# About this exercise:
Pick out all lines of the entries that include the word "response" and copy them.

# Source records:
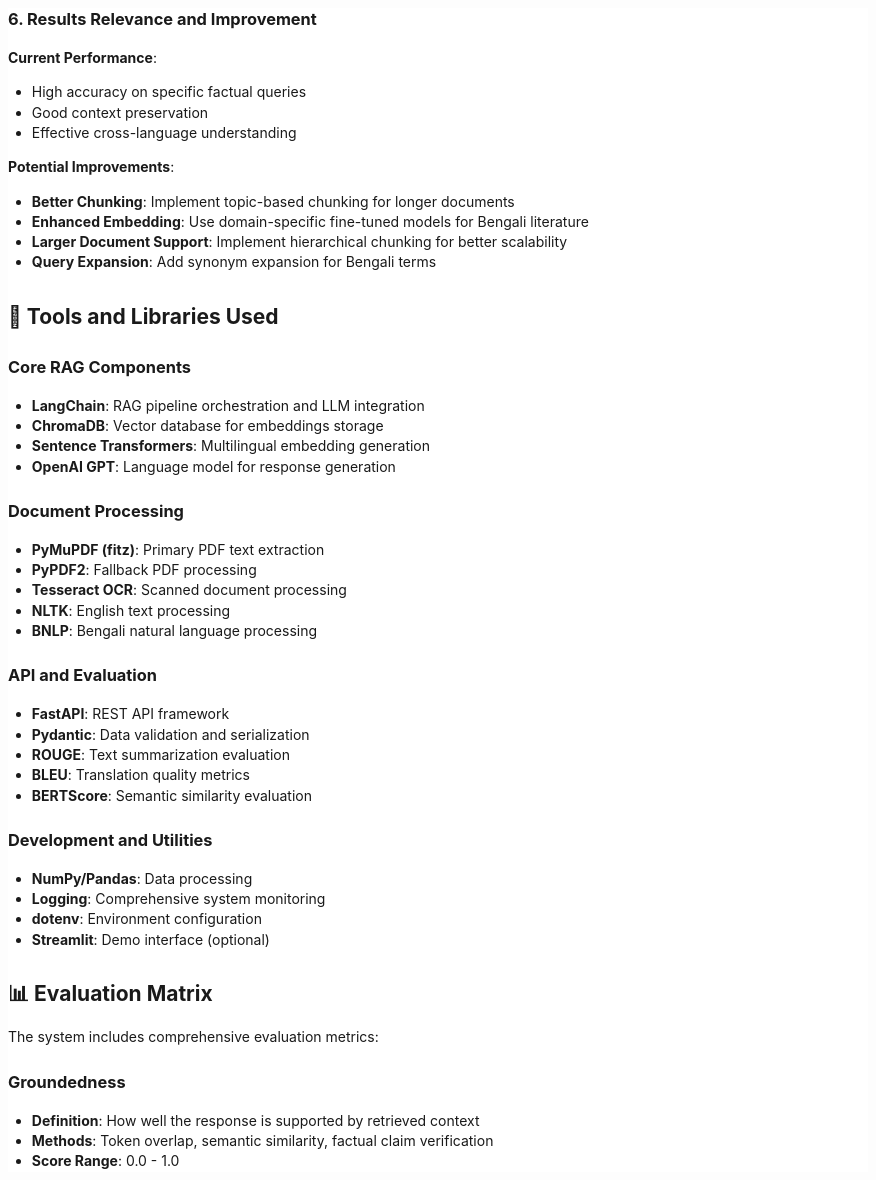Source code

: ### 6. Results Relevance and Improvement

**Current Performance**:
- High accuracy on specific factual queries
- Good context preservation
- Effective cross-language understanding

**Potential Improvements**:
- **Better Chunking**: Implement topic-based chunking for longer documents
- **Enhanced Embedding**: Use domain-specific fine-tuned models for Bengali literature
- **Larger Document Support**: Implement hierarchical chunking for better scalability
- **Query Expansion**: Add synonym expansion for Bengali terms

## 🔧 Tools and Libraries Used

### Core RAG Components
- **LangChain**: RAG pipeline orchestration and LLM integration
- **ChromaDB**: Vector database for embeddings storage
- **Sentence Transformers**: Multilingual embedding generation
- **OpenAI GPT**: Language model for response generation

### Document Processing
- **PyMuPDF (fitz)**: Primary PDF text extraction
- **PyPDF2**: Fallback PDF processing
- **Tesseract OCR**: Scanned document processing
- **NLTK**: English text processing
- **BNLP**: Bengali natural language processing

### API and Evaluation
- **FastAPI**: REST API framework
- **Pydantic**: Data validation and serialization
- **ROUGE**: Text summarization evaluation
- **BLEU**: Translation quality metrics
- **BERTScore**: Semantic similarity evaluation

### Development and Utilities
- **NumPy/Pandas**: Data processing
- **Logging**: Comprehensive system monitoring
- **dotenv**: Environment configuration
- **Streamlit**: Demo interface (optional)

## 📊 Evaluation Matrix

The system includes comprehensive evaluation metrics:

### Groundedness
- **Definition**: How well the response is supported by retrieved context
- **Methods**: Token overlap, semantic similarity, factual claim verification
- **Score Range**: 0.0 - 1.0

# Answer to this exercise:
- **OpenAI GPT**: Language model for response generation
- **Definition**: How well the response is supported by retrieved context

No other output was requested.